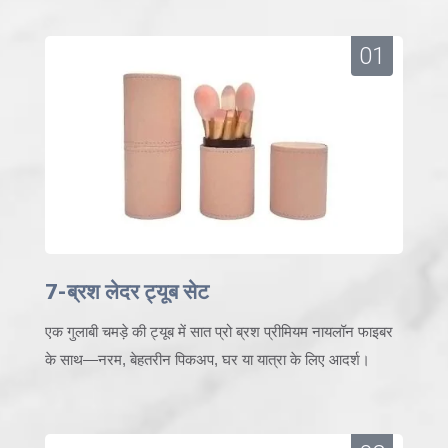
01
7-ब्रश लेदर ट्यूब सेट
एक गुलाबी चमड़े की ट्यूब में सात प्रो ब्रश प्रीमियम नायलॉन फाइबर
के साथ—नरम, बेहतरीन पिकअप, घर या यात्रा के लिए आदर्श।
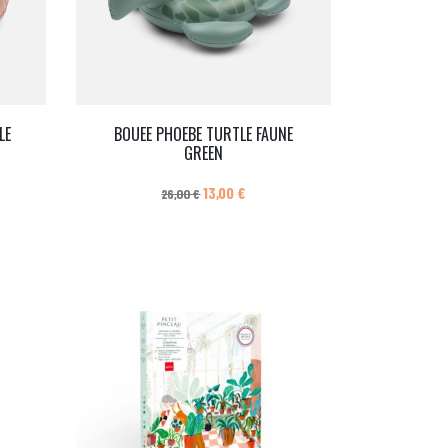
LE
BOUEE PHOEBE TURTLE FAUNE
GREEN
Prix de base
Prix
13,00 €
26,00 €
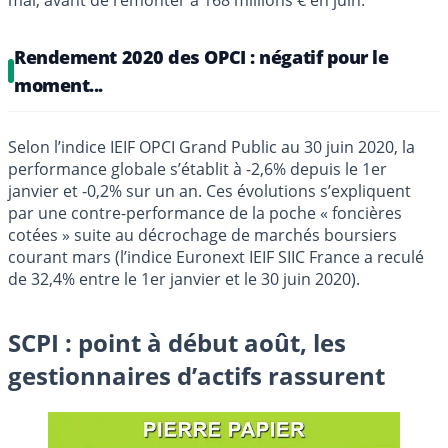
Rendement 2020 des OPCI : négatif pour le
moment...
Selon l’indice IEIF OPCI Grand Public au 30 juin 2020, la
performance globale s’établit à -2,6% depuis le 1er
janvier et -0,2% sur un an. Ces évolutions s’expliquent
par une contre-performance de la poche « foncières
cotées » suite au décrochage de marchés boursiers
courant mars (l’indice Euronext IEIF SIIC France a reculé
de 32,4% entre le 1er janvier et le 30 juin 2020).
SCPI : point à début août, les
gestionnaires d’actifs rassurent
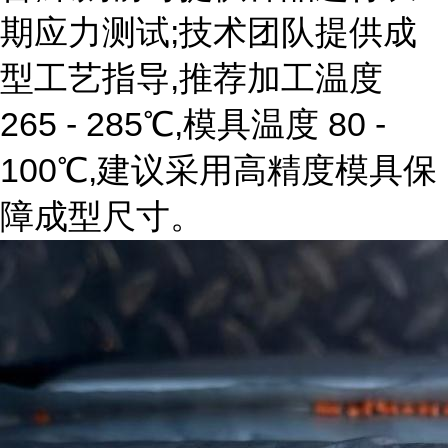
期应力测试;技术团队提供成
型工艺指导,推荐加工温度
265 - 285℃,模具温度 80 -
100℃,建议采用高精度模具保
障成型尺寸。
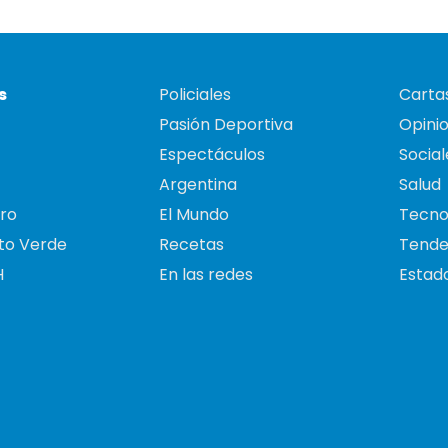
s
Policiales
Cartas
Pasión Deportiva
Opini
Espectáculos
Social
Argentina
Salud
ro
El Mundo
Tecno
to Verde
Recetas
Tende
H
En las redes
Estado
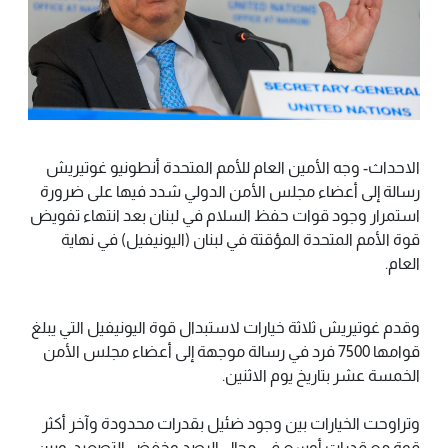
الاحداث- وجه الأمين العام للأمم المتحدة أنطونيو غوتيريش
رسالة إلى أعضاء مجلس الأمن الدولي شدد فيها على ضرورة
استمرار وجود قوات حفظ السلام في لبنان بعد انتهاء تفويض
قوة الأمم المتحدة المؤقتة في لبنان (اليونيفيل) في نهاية
العام.
وقدم غوتيريش ثلاثة خيارات لاستبدال قوة اليونيفيل التي يبلغ
قوامها 7500 فرد في رسالة موجهة إلى أعضاء مجلس الأمن
الخمسة عشر بتاريخ يوم الاثنين.
وتراوحت الخيارات بين وجود ضئيل بقدرات محدودة وآخر أكثر
قوة مع قدرات أوسع في مجال الرصد وخفض التصعيد، وبين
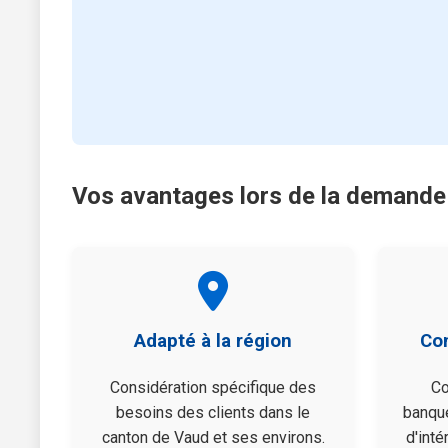
Vos avantages lors de la demande 
Adapté à la région
Con
Considération spécifique des
Co
besoins des clients dans le
banqu
canton de Vaud et ses environs.
d'inté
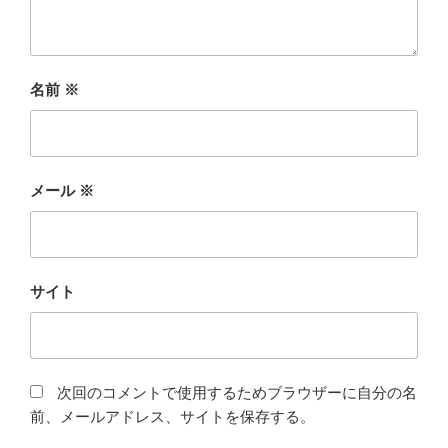
名前
※
メール
※
サイト
次回のコメントで使用するためブラウザーに自分の名
前、メールアドレス、サイトを保存する。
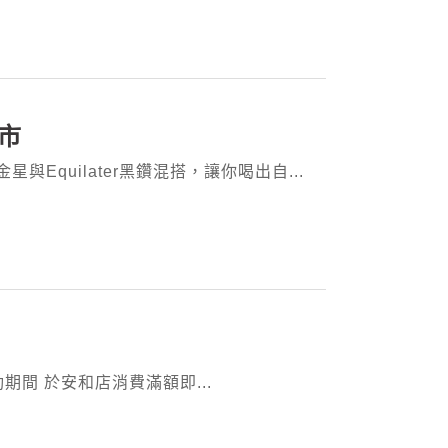
上市
Equilater黑鑽混搭，讓你喝出自...
 活動期間 於安和店消費滿額即...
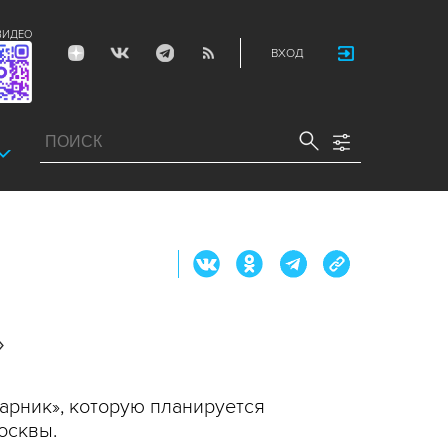
ВИДЕО
ВХОД
»
арник», которую планируется
осквы.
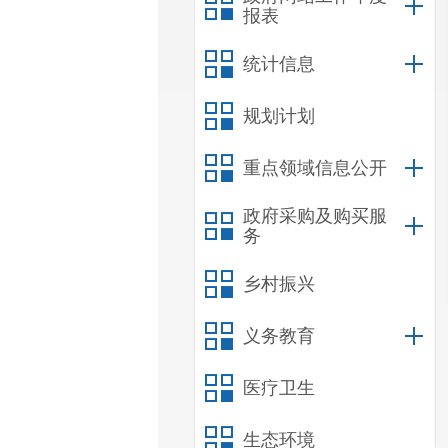
报表
统计信息
规划计划
重点领域信息公开
政府采购及购买服
务
乡村振兴
义务教育
医疗卫生
生态环境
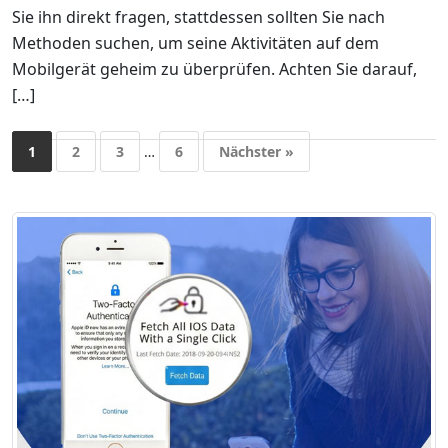
Sie ihn direkt fragen, stattdessen sollten Sie nach
Methoden suchen, um seine Aktivitäten auf dem
Mobilgerät geheim zu überprüfen. Achten Sie darauf,
[…]
1
2
3
…
6
Nächster »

########

# Task to carry out
Tally each line in the data that holds the word "أعضاء"; write only the total.

# Your response
2